TEXT SEGMENT:
** Start **
06. The Virtual Machine and Bytecode

6.1 The Two Phases of Compilation

Our compiler project is divided into 2 phases:

  1. Compile the syntax tree into instructions of an imaginary virtual machine (VM).
  2. Map virtual instructions to x64 instructions and generate Linux ELF executables.

There are many advantages to dividing our compiler into 2 phases, and production-grade compilers can have more than 2 phases. One of the advantages is that our virtual machine is an abstract representation of a real machine; which means it is free of architecture-specific details. The VM can be converted to any real CPU architecture in phase 2 such as x64 or ARM (although we’ll only use x64).

The 2-phase design also allows for incremental implementation, which makes the book easier to follow.

Virtual instructions are widely used in compilers and interpreters and are often called “bytecode”. An efficient interpreter executes the program by interpreting the bytecode instead of the syntax tree, although this is not the goal of this book.

6.2 The Virtual Machine Design

There are many possible bytecode designs. But if we design our bytecode to be as close to a real machine as possible, then the conversion to the real machine will be easier. We’ll use the following design:

6.2.1 The Data Stack

There is a data stack for local variables and temporary variables. The stack area for a function call is called a “frame”
** End **
WRITTEN INSTRUCTION 1:
In the virtual machine section, which two real CPU architectures are named as targets the VM can be converted to in phase 2?
WRITTEN INSTRUCTION 2:
Say whether each statement agrees with the virtual machine section, and back up each yes or no with the words from the section that settle it: (a) The compiler project is split into three phases. (b) The book aims to build an interpreter that runs bytecode. (c) Splitting the compiler into two phases lets it be built step by step.
WRITTEN INSTRUCTION 3:
In the virtual machine section, take the part that opens with the words containing "2. Map virtual" and closes with "only use x64).", swap "ARM" for "RISC-V", and write out the result.

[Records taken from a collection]
** Start **
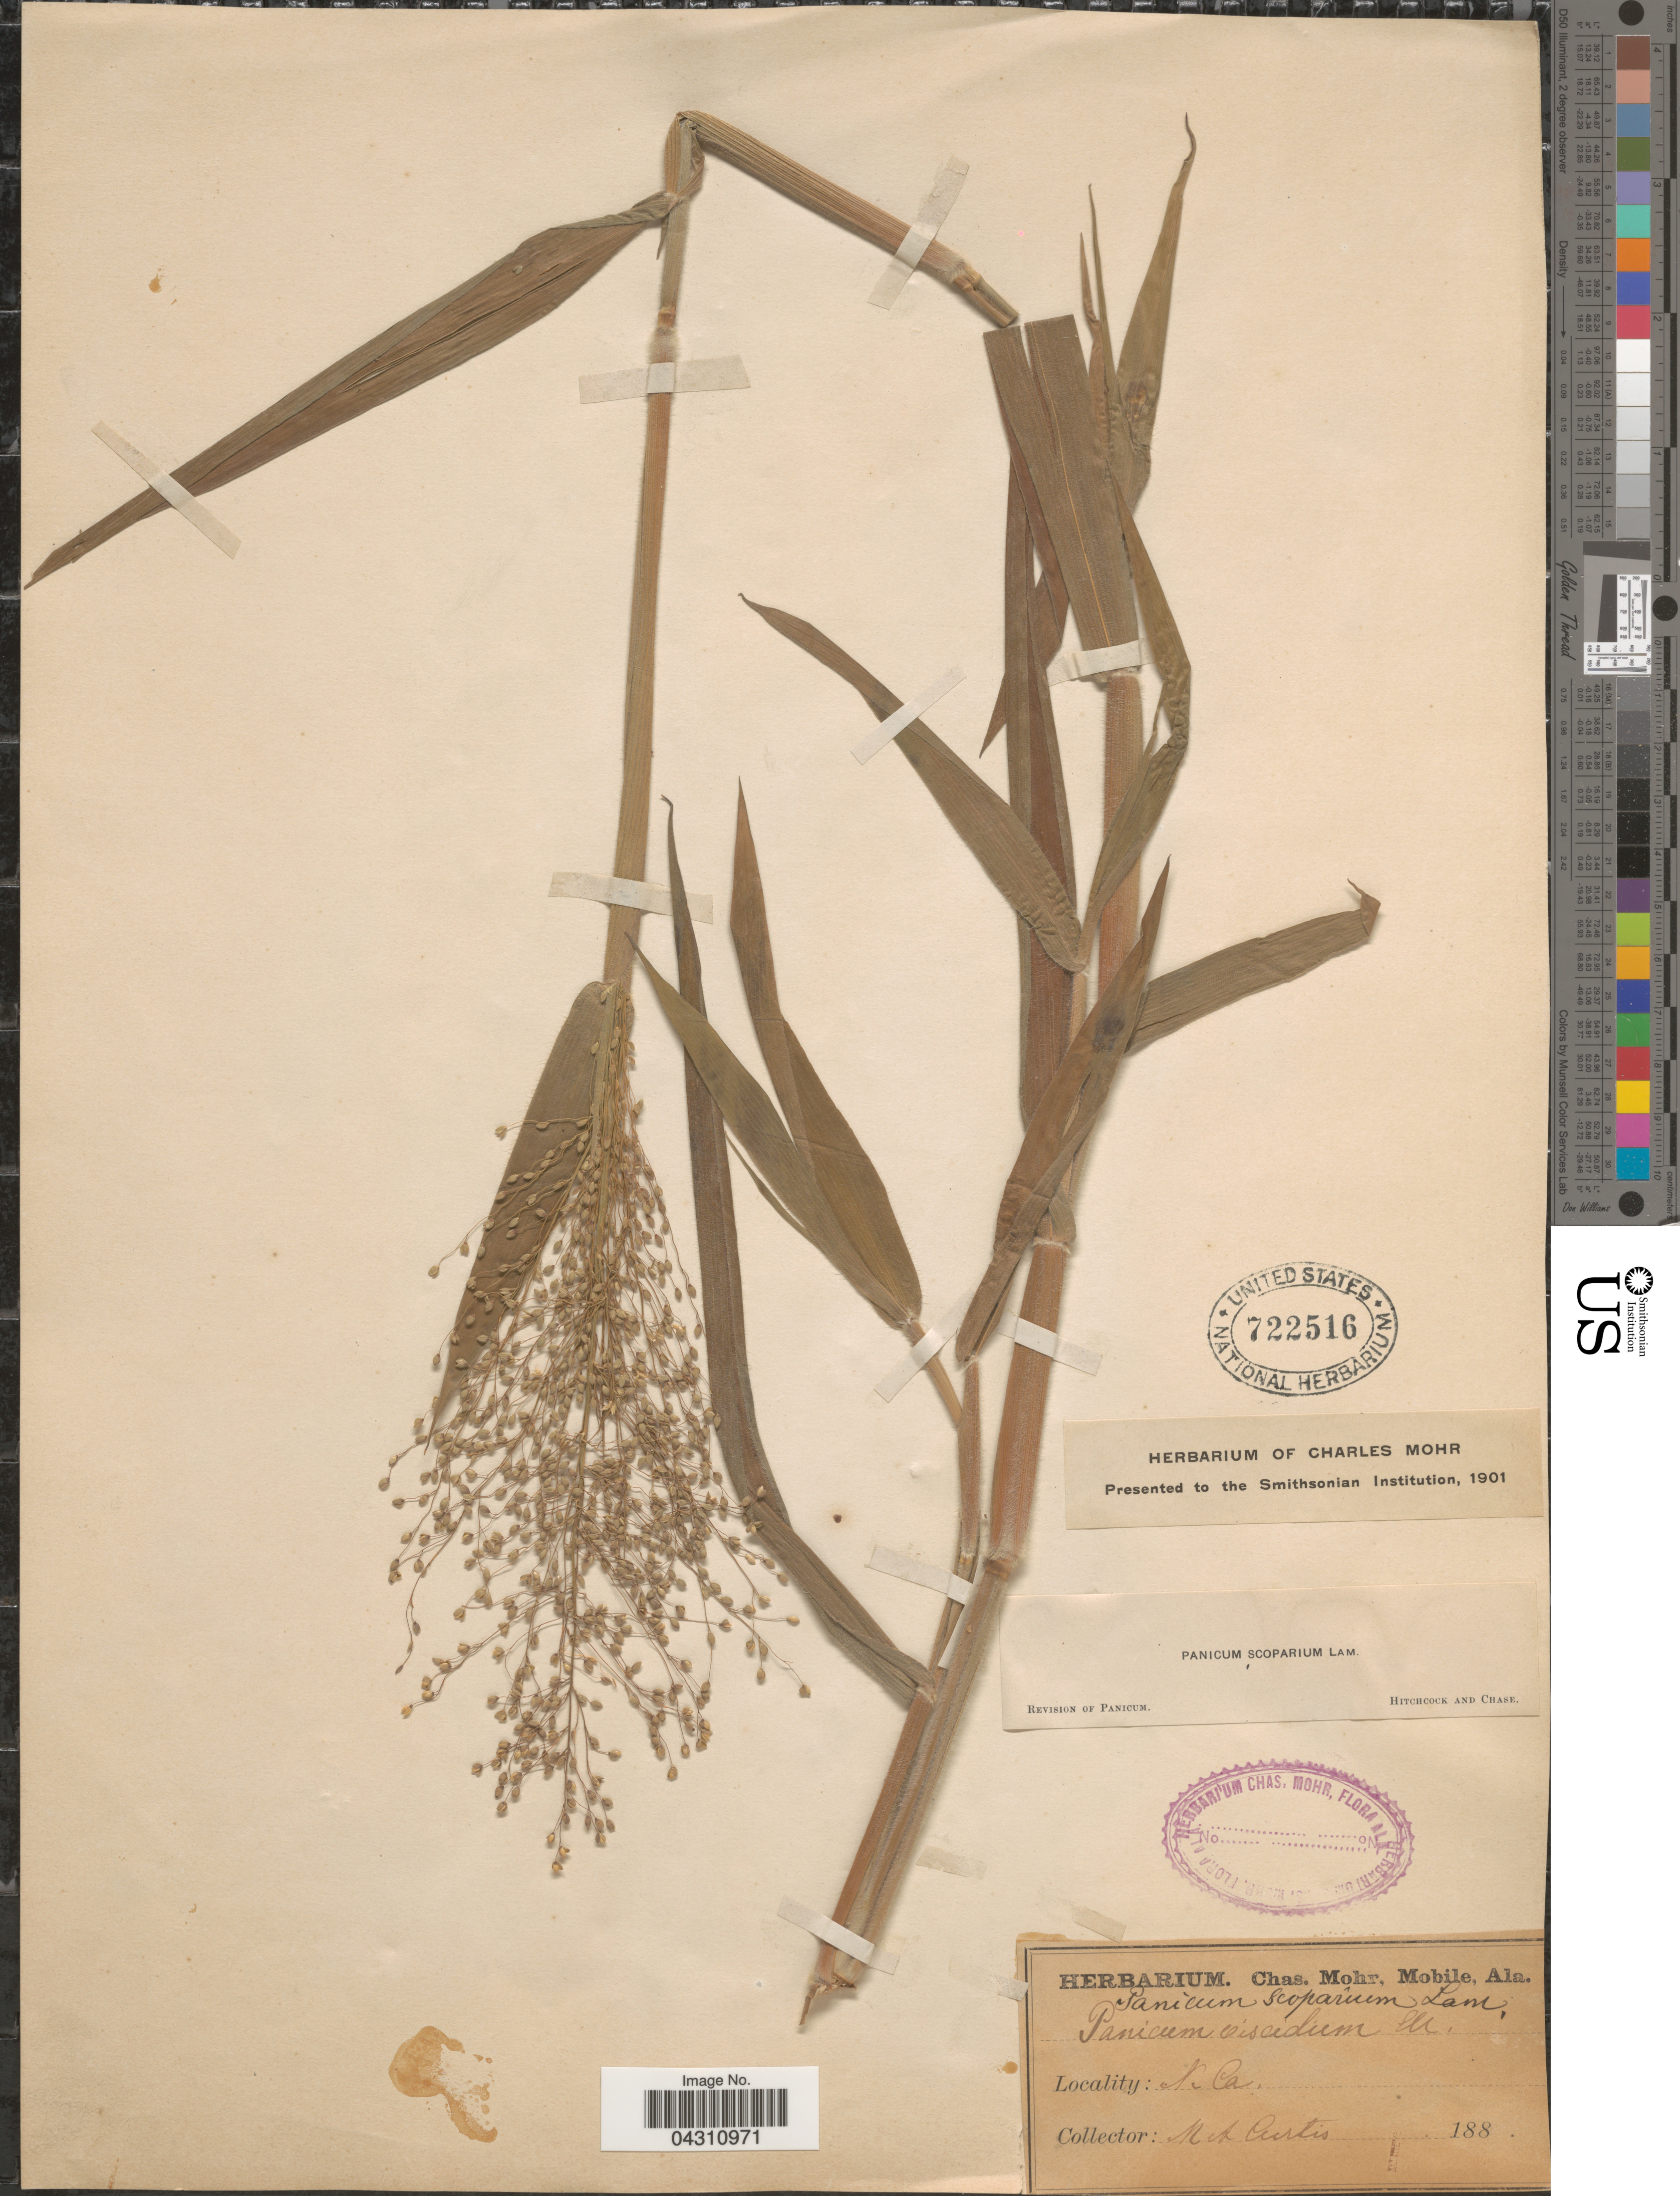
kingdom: Plantae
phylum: Tracheophyta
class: Liliopsida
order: Poales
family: Poaceae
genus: Dichanthelium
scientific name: Dichanthelium scoparium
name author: (Lam.) Gould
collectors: M. A. Curtis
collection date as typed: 188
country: United States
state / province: North Carolina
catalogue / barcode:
** End **
EXERCISE ANSWER 1:
x64 and ARM.

EXERCISE ANSWER 2:
(a) No: "Our compiler project is divided into 2 phases"
(b) No: "although this is not the goal of this book."
(c) Yes: "The 2-phase design also allows for incremental implementation"

EXERCISE ANSWER 3:
2. Map virtual instructions to x64 instructions and generate Linux ELF executables.

There are many advantages to dividing our compiler into 2 phases, and production-grade compilers can have more than 2 phases. One of the advantages is that our virtual machine is an abstract representation of a real machine; which means it is free of architecture-specific details. The VM can be converted to any real CPU architecture in phase 2 such as x64 or RISC-V (although we’ll only use x64).